# [WRITTEN REQUEST]
Reproduce each of the following rows word for word, without altering any line or its order.

# [SOURCE MATERIAL]
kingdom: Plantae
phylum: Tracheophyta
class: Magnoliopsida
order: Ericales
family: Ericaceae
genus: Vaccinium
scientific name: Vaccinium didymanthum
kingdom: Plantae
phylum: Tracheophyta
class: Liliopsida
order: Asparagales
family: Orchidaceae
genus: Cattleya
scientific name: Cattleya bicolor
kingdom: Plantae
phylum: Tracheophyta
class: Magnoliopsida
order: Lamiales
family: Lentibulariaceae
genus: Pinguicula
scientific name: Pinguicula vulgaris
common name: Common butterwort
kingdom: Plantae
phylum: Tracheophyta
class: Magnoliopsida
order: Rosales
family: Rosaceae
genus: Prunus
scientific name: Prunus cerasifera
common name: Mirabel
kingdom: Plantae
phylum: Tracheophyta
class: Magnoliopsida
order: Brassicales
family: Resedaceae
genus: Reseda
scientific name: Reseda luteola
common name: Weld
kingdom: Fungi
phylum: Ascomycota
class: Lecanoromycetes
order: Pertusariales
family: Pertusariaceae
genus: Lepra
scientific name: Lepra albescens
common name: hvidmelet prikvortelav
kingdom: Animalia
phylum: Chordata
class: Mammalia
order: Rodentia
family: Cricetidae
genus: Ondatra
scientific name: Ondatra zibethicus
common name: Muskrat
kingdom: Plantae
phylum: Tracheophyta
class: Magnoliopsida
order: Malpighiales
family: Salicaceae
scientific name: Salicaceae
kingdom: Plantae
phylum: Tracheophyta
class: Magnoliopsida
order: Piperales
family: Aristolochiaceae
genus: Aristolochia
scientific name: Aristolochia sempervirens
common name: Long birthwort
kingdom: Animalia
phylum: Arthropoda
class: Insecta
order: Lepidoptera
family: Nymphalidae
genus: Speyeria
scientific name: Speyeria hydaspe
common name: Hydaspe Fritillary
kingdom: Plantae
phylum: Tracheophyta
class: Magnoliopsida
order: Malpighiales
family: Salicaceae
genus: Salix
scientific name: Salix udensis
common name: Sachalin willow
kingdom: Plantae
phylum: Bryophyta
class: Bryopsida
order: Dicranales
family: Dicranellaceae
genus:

# [RESULT OF THIS TASK]
kingdom: Plantae
phylum: Tracheophyta
class: Magnoliopsida
order: Ericales
family: Ericaceae
genus: Vaccinium
scientific name: Vaccinium didymanthum
kingdom: Plantae
phylum: Tracheophyta
class: Liliopsida
order: Asparagales
family: Orchidaceae
genus: Cattleya
scientific name: Cattleya bicolor
kingdom: Plantae
phylum: Tracheophyta
class: Magnoliopsida
order: Lamiales
family: Lentibulariaceae
genus: Pinguicula
scientific name: Pinguicula vulgaris
common name: Common butterwort
kingdom: Plantae
phylum: Tracheophyta
class: Magnoliopsida
order: Rosales
family: Rosaceae
genus: Prunus
scientific name: Prunus cerasifera
common name: Mirabel
kingdom: Plantae
phylum: Tracheophyta
class: Magnoliopsida
order: Brassicales
family: Resedaceae
genus: Reseda
scientific name: Reseda luteola
common name: Weld
kingdom: Fungi
phylum: Ascomycota
class: Lecanoromycetes
order: Pertusariales
family: Pertusariaceae
genus: Lepra
scientific name: Lepra albescens
common name: hvidmelet prikvortelav
kingdom: Animalia
phylum: Chordata
class: Mammalia
order: Rodentia
family: Cricetidae
genus: Ondatra
scientific name: Ondatra zibethicus
common name: Muskrat
kingdom: Plantae
phylum: Tracheophyta
class: Magnoliopsida
order: Malpighiales
family: Salicaceae
scientific name: Salicaceae
kingdom: Plantae
phylum: Tracheophyta
class: Magnoliopsida
order: Piperales
family: Aristolochiaceae
genus: Aristolochia
scientific name: Aristolochia sempervirens
common name: Long birthwort
kingdom: Animalia
phylum: Arthropoda
class: Insecta
order: Lepidoptera
family: Nymphalidae
genus: Speyeria
scientific name: Speyeria hydaspe
common name: Hydaspe Fritillary
kingdom: Plantae
phylum: Tracheophyta
class: Magnoliopsida
order: Malpighiales
family: Salicaceae
genus: Salix
scientific name: Salix udensis
common name: Sachalin willow
kingdom: Plantae
phylum: Bryophyta
class: Bryopsida
order: Dicranales
family: Dicranellaceae
genus:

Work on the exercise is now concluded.